- _Exercise brief_: Set down every record below exactly as it stands, minus the pictures.
=======
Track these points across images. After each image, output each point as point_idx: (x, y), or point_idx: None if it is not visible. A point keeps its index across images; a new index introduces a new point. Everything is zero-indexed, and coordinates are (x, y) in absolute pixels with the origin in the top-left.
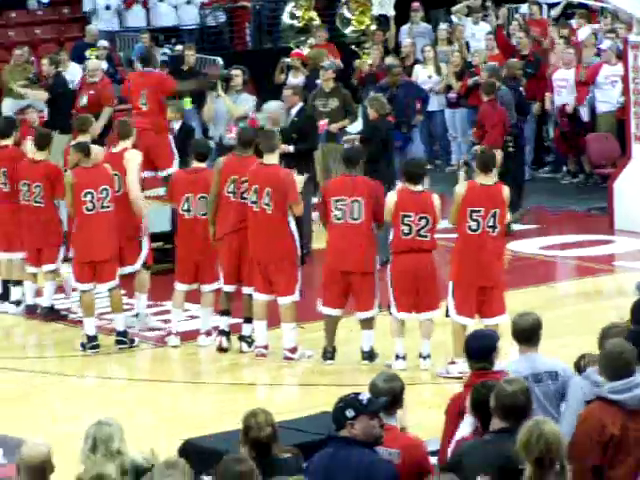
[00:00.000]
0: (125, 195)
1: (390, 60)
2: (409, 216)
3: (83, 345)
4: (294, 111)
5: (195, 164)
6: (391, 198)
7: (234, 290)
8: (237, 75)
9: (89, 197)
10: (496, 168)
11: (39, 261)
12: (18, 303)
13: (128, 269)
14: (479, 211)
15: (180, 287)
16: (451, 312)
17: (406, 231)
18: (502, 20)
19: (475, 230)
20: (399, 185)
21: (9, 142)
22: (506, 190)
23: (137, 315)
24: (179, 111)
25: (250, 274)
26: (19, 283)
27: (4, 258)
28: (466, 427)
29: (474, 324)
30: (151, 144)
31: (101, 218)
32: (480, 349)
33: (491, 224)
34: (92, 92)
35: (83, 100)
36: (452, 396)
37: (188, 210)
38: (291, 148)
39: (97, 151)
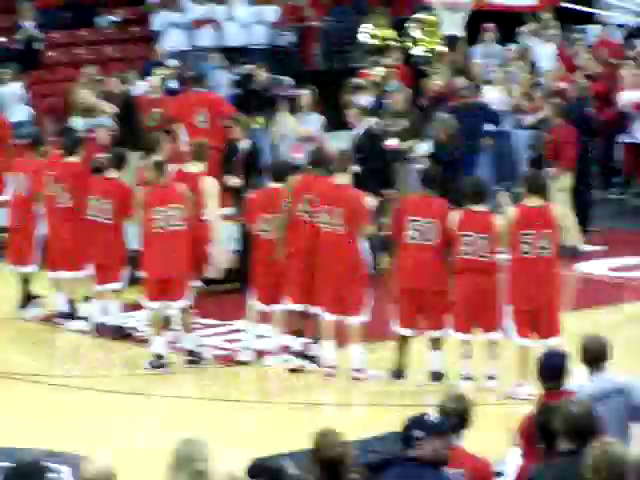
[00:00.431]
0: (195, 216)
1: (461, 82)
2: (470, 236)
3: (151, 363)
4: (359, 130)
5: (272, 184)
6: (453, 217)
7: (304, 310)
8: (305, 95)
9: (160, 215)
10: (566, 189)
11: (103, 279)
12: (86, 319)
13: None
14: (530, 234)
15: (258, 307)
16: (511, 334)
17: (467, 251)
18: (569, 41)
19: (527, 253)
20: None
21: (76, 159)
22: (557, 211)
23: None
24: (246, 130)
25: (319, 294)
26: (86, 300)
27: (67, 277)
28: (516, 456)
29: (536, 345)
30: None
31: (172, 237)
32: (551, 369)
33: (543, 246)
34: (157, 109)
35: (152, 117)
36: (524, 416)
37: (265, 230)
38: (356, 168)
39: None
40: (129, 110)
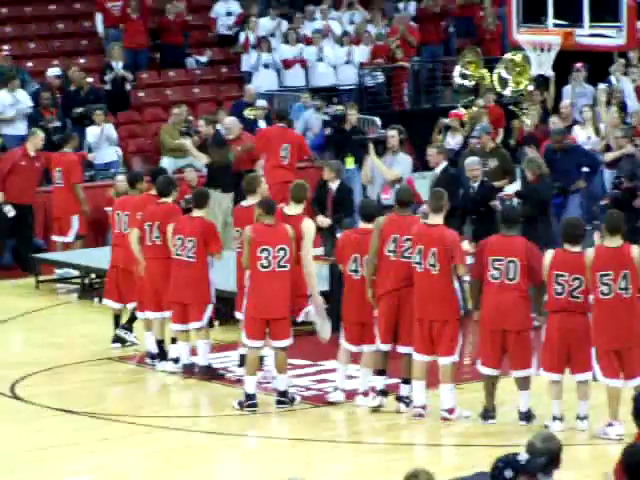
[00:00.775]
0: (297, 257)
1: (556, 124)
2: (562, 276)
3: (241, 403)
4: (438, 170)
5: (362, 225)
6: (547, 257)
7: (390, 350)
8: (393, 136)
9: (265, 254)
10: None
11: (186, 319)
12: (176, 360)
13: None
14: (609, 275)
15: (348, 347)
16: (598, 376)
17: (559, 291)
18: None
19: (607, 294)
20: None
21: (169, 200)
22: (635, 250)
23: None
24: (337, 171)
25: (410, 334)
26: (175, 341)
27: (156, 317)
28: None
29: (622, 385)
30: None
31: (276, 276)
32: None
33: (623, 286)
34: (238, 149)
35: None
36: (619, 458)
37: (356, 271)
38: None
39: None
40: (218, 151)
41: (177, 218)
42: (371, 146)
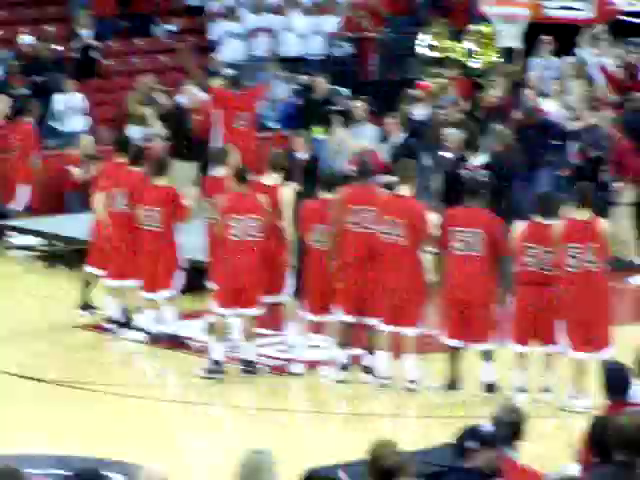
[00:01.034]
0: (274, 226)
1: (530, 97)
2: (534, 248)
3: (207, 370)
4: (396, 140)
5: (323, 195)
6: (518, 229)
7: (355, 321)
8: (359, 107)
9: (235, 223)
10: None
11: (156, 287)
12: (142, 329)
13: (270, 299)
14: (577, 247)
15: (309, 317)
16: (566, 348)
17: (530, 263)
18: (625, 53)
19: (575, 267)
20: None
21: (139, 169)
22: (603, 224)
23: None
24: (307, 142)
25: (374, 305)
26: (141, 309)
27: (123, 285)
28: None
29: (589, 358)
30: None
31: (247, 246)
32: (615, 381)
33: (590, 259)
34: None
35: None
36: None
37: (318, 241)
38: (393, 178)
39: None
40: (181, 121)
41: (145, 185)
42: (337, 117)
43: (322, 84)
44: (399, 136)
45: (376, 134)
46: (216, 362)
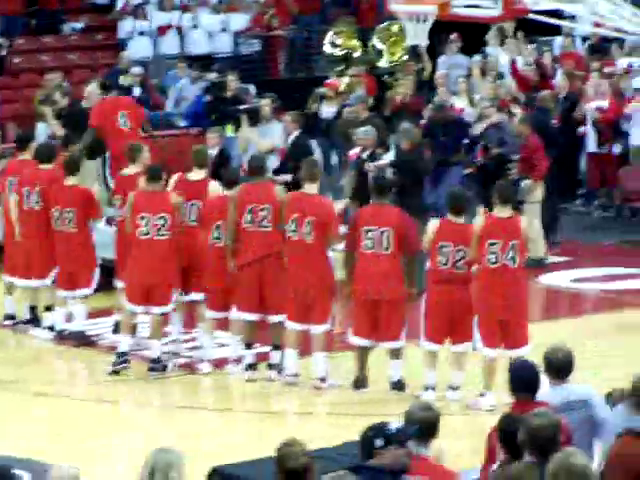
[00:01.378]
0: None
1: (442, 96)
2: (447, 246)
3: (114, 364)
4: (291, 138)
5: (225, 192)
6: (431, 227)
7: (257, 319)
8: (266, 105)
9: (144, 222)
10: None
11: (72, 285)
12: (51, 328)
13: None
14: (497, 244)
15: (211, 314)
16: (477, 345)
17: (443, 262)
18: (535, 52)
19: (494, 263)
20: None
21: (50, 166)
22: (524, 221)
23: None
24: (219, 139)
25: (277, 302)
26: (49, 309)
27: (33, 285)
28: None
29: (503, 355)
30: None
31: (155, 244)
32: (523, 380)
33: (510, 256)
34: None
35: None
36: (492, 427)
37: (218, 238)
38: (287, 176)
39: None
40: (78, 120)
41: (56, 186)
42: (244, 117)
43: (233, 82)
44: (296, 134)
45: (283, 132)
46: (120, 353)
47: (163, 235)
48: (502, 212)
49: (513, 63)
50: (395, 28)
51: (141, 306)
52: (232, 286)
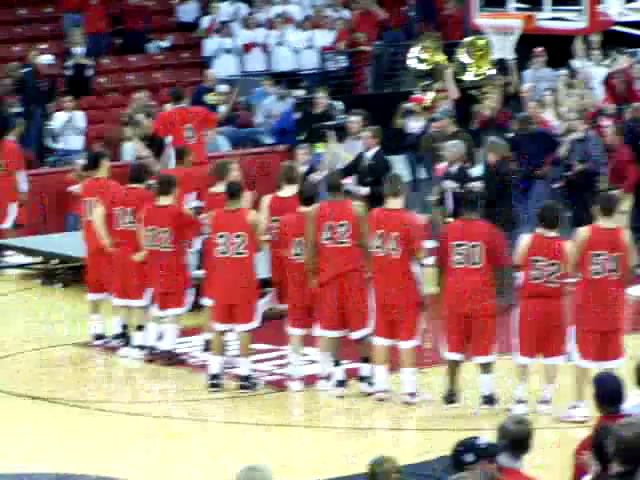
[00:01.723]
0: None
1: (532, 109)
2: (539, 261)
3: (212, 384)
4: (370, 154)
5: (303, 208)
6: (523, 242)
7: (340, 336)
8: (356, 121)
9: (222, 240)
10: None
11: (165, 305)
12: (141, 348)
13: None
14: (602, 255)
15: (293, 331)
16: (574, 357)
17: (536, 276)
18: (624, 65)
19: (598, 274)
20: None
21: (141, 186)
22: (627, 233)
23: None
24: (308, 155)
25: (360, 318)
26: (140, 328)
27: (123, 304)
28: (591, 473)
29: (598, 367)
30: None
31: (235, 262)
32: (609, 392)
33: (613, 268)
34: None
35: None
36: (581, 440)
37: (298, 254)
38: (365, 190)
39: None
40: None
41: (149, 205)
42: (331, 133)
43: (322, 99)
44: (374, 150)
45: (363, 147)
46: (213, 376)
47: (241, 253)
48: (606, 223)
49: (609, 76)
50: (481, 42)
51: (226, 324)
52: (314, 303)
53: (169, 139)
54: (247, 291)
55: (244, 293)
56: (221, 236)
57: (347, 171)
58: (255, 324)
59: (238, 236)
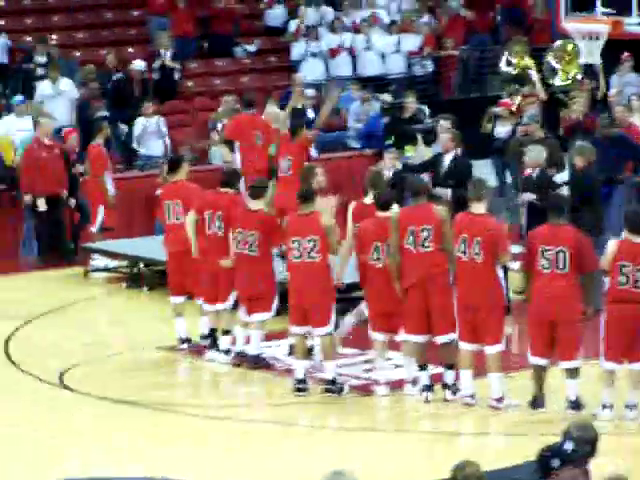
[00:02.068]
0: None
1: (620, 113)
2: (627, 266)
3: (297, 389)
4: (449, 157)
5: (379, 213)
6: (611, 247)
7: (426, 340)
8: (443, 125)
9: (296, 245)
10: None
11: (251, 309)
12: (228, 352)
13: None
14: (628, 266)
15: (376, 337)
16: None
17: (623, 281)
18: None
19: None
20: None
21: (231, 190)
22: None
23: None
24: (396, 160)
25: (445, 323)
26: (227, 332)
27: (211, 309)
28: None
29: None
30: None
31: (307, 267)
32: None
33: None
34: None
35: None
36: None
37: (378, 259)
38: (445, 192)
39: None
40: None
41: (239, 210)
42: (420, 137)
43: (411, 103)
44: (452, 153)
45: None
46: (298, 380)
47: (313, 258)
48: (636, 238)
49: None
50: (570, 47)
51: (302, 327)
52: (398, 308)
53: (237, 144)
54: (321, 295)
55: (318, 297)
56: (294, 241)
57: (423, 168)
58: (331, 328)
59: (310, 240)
=======
- _Output of the exercise_:
Track these points across images. After each image, output each point as point_idx: (x, y), or point_idx: None if it is not visible. A point keeps its index across images; a new index introduces a new point. Everything is zero-indexed, and coordinates are (x, y) in absolute pixels with the origin in the top-left.
[00:00.000]
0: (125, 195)
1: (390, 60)
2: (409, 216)
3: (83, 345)
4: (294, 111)
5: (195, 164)
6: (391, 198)
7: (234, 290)
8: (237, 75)
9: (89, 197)
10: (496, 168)
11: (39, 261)
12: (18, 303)
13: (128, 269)
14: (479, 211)
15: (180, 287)
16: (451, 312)
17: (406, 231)
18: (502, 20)
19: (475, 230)
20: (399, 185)
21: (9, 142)
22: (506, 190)
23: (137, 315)
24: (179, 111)
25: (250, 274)
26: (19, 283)
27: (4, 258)
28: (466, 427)
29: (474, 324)
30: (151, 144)
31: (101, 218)
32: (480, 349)
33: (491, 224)
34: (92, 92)
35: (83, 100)
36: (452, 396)
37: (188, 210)
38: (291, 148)
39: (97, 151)
[00:00.431]
0: (195, 216)
1: (461, 82)
2: (470, 236)
3: (151, 363)
4: (359, 130)
5: (272, 184)
6: (453, 217)
7: (304, 310)
8: (305, 95)
9: (160, 215)
10: (566, 189)
11: (103, 279)
12: (86, 319)
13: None
14: (530, 234)
15: (258, 307)
16: (511, 334)
17: (467, 251)
18: (569, 41)
19: (527, 253)
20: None
21: (76, 159)
22: (557, 211)
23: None
24: (246, 130)
25: (319, 294)
26: (86, 300)
27: (67, 277)
28: (516, 456)
29: (536, 345)
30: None
31: (172, 237)
32: (551, 369)
33: (543, 246)
34: (157, 109)
35: (152, 117)
36: (524, 416)
37: (265, 230)
38: (356, 168)
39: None
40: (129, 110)
[00:00.775]
0: (297, 257)
1: (556, 124)
2: (562, 276)
3: (241, 403)
4: (438, 170)
5: (362, 225)
6: (547, 257)
7: (390, 350)
8: (393, 136)
9: (265, 254)
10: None
11: (186, 319)
12: (176, 360)
13: None
14: (609, 275)
15: (348, 347)
16: (598, 376)
17: (559, 291)
18: None
19: (607, 294)
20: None
21: (169, 200)
22: (635, 250)
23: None
24: (337, 171)
25: (410, 334)
26: (175, 341)
27: (156, 317)
28: None
29: (622, 385)
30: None
31: (276, 276)
32: None
33: (623, 286)
34: (238, 149)
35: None
36: (619, 458)
37: (356, 271)
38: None
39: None
40: (218, 151)
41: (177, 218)
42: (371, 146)
[00:01.034]
0: (274, 226)
1: (530, 97)
2: (534, 248)
3: (207, 370)
4: (396, 140)
5: (323, 195)
6: (518, 229)
7: (355, 321)
8: (359, 107)
9: (235, 223)
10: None
11: (156, 287)
12: (142, 329)
13: (270, 299)
14: (577, 247)
15: (309, 317)
16: (566, 348)
17: (530, 263)
18: (625, 53)
19: (575, 267)
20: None
21: (139, 169)
22: (603, 224)
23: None
24: (307, 142)
25: (374, 305)
26: (141, 309)
27: (123, 285)
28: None
29: (589, 358)
30: None
31: (247, 246)
32: (615, 381)
33: (590, 259)
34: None
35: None
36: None
37: (318, 241)
38: (393, 178)
39: None
40: (181, 121)
41: (145, 185)
42: (337, 117)
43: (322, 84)
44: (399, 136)
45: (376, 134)
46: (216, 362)
[00:01.378]
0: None
1: (442, 96)
2: (447, 246)
3: (114, 364)
4: (291, 138)
5: (225, 192)
6: (431, 227)
7: (257, 319)
8: (266, 105)
9: (144, 222)
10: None
11: (72, 285)
12: (51, 328)
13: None
14: (497, 244)
15: (211, 314)
16: (477, 345)
17: (443, 262)
18: (535, 52)
19: (494, 263)
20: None
21: (50, 166)
22: (524, 221)
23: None
24: (219, 139)
25: (277, 302)
26: (49, 309)
27: (33, 285)
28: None
29: (503, 355)
30: None
31: (155, 244)
32: (523, 380)
33: (510, 256)
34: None
35: None
36: (492, 427)
37: (218, 238)
38: (287, 176)
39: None
40: (78, 120)
41: (56, 186)
42: (244, 117)
43: (233, 82)
44: (296, 134)
45: (283, 132)
46: (120, 353)
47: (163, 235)
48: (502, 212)
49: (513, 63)
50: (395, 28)
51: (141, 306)
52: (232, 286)
[00:01.723]
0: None
1: (532, 109)
2: (539, 261)
3: (212, 384)
4: (370, 154)
5: (303, 208)
6: (523, 242)
7: (340, 336)
8: (356, 121)
9: (222, 240)
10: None
11: (165, 305)
12: (141, 348)
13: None
14: (602, 255)
15: (293, 331)
16: (574, 357)
17: (536, 276)
18: (624, 65)
19: (598, 274)
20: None
21: (141, 186)
22: (627, 233)
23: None
24: (308, 155)
25: (360, 318)
26: (140, 328)
27: (123, 304)
28: (591, 473)
29: (598, 367)
30: None
31: (235, 262)
32: (609, 392)
33: (613, 268)
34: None
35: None
36: (581, 440)
37: (298, 254)
38: (365, 190)
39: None
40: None
41: (149, 205)
42: (331, 133)
43: (322, 99)
44: (374, 150)
45: (363, 147)
46: (213, 376)
47: (241, 253)
48: (606, 223)
49: (609, 76)
50: (481, 42)
51: (226, 324)
52: (314, 303)
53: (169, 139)
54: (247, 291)
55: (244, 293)
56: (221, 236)
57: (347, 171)
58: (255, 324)
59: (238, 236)
[00:02.068]
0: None
1: (620, 113)
2: (627, 266)
3: (297, 389)
4: (449, 157)
5: (379, 213)
6: (611, 247)
7: (426, 340)
8: (443, 125)
9: (296, 245)
10: None
11: (251, 309)
12: (228, 352)
13: None
14: (628, 266)
15: (376, 337)
16: None
17: (623, 281)
18: None
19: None
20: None
21: (231, 190)
22: None
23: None
24: (396, 160)
25: (445, 323)
26: (227, 332)
27: (211, 309)
28: None
29: None
30: None
31: (307, 267)
32: None
33: None
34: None
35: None
36: None
37: (378, 259)
38: (445, 192)
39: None
40: None
41: (239, 210)
42: (420, 137)
43: (411, 103)
44: (452, 153)
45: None
46: (298, 380)
47: (313, 258)
48: (636, 238)
49: None
50: (570, 47)
51: (302, 327)
52: (398, 308)
53: (237, 144)
54: (321, 295)
55: (318, 297)
56: (294, 241)
57: (423, 168)
58: (331, 328)
59: (310, 240)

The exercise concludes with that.